Cícero: Tem sido muito positiva, mais do que em outros discos que eu fiz. Mas tenho consciência que a galera que ouve no dia que saiu é quem tá muito a fim, quem já gosta e tem uma simpatia pela minha forma de fazer música. Ao longo das semanas, ele vai pegando quem não curte tanto, ou não conhece muito. O que eu senti que quem ouviu logo que saiu se sentiu recompensado, não foi frustrante, viram que eu continuo fazendo música pela arte em si. E é o que eu busco, né? Ainda mais em uma “geração playlist”, que pega só uma outra música para ouvir – o que tá certo também, não quero obrigar ninguém a ouvir o disco na arrogância da ordem que eu acho que deve. Tem muito tempo que eu não ouço um disco que eu goste de tudo também, então entendo se alguém só gostar de uma ou outra. Fico pensando que sirvo um cardápio de canções pras pessoas que vão ouvir e espero que algo te atenda hoje ou amanhã, tem música que demora pra bater. Sou um cara muito interessado em construir uma obra, vou lançando discos ao longo da vida. Vai ter fã que vai falar “caramba, a gente envelheceu junto, estamos os dois coroas”. Isso é bonito. E rola direto alguém dizer que conheceu o Canções ontem. Acho que as minhas músicas – tirando aquelas que repercutiram mais, como Tempo de Pipa, Ela e a Lata, Aquele Adeus… -, elas viram como árvores na cidade. Ela foi plantada há muito tempo e uma hora alguém repara que ela está lá, e que é bonita. Me sinto no lugar de ser esse jardineiro, tô plantando já há muito tempo. Meu primeiro disco com banda é de 2003. Nesse meio tempo, já entrei na moda, saí da moda, tipo uma pochete, ou um bigode. E você fica nessa, de tentar ser um artista íntegro, compondo com honestidade… e pagando as contas. Gosto daquela coisa do jazz, do Miles Davis ser uma lenda que vai ao barzinho ali da esquina tocar e depois volta pra casa. Não sou muito do glamour, não vejo graça nisso. Gosto muito de fazer música e me interessar por cada detalhe, cada timbre, cada palavra, cada som, sem me preocupar se aquilo vai bombar. Me preocupo em comover o outro, ou animar, ou botar para dançar, enfim. 

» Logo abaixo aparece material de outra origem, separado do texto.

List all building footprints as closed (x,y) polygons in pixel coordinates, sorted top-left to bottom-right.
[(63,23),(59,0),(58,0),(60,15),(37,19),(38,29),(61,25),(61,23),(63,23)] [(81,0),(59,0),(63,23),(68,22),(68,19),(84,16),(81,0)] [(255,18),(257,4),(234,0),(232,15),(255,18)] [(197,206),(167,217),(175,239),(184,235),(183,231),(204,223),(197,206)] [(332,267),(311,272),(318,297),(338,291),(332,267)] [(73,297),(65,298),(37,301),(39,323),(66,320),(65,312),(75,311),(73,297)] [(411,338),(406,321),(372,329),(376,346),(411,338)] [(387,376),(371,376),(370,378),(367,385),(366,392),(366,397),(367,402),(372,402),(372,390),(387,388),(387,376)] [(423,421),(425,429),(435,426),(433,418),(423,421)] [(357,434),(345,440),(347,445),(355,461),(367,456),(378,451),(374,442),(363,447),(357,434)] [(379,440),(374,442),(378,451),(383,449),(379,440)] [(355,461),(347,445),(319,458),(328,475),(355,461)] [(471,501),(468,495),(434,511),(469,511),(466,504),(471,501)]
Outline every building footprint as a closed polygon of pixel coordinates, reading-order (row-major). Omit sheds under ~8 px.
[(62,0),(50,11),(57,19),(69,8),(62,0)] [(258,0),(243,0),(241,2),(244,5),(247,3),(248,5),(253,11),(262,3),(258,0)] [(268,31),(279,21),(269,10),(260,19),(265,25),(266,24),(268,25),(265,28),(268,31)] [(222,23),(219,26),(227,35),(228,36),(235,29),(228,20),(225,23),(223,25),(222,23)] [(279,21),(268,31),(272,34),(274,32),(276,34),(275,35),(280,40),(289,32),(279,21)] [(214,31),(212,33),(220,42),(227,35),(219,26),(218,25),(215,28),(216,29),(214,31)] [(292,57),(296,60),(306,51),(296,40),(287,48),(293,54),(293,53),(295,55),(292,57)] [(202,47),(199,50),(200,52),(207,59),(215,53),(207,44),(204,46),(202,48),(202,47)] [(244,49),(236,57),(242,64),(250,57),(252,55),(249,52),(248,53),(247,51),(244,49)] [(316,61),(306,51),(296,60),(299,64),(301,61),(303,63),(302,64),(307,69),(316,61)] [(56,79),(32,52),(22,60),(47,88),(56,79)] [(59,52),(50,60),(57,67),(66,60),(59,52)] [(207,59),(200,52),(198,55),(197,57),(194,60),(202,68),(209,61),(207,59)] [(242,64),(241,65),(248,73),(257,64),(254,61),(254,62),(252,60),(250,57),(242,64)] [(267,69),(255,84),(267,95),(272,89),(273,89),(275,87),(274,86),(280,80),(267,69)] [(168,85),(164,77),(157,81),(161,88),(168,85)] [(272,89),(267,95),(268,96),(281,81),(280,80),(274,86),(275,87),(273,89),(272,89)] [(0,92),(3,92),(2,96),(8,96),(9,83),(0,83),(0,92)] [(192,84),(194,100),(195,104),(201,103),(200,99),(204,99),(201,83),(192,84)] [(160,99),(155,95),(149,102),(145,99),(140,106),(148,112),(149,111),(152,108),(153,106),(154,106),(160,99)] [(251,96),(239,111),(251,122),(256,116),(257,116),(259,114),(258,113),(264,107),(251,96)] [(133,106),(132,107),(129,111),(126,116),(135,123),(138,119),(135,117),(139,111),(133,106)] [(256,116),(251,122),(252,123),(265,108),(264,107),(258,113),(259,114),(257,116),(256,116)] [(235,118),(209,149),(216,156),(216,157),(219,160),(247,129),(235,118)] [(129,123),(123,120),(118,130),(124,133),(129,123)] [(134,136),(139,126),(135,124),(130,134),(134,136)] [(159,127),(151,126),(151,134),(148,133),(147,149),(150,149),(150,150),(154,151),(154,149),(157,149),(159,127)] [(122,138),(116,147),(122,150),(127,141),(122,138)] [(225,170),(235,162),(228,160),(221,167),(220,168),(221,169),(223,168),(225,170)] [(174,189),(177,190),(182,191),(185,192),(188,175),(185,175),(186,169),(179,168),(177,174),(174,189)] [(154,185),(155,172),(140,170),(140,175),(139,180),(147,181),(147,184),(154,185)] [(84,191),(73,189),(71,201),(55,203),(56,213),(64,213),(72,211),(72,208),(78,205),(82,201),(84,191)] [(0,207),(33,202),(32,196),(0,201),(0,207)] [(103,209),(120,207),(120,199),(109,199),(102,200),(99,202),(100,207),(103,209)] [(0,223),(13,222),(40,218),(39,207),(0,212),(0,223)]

MP: E o que você tem pensado para os repertórios dos shows, agora com cinco discos nas costas?

Cícero: É, eu sempre toco músicas de todos. A cada turnê eu troco algumas, outras eu não posso deixar de tocar porque as pessoas gostam muito, mas eu nunca excluo nenhum disco. Dá para tocar metade do Cosmo, que dá 15 minutos, aí uma parte de cada um dos quatro e, quando você vê, o show já está com uma hora e tanto. Pelo menos, você abrangeu todos os discos. Eu não tenho muita vontade de tocar só o disco recente e uma ou duas de outro e deixar uma fase da minha carreira de fora. Gosto que o show seja um passeio.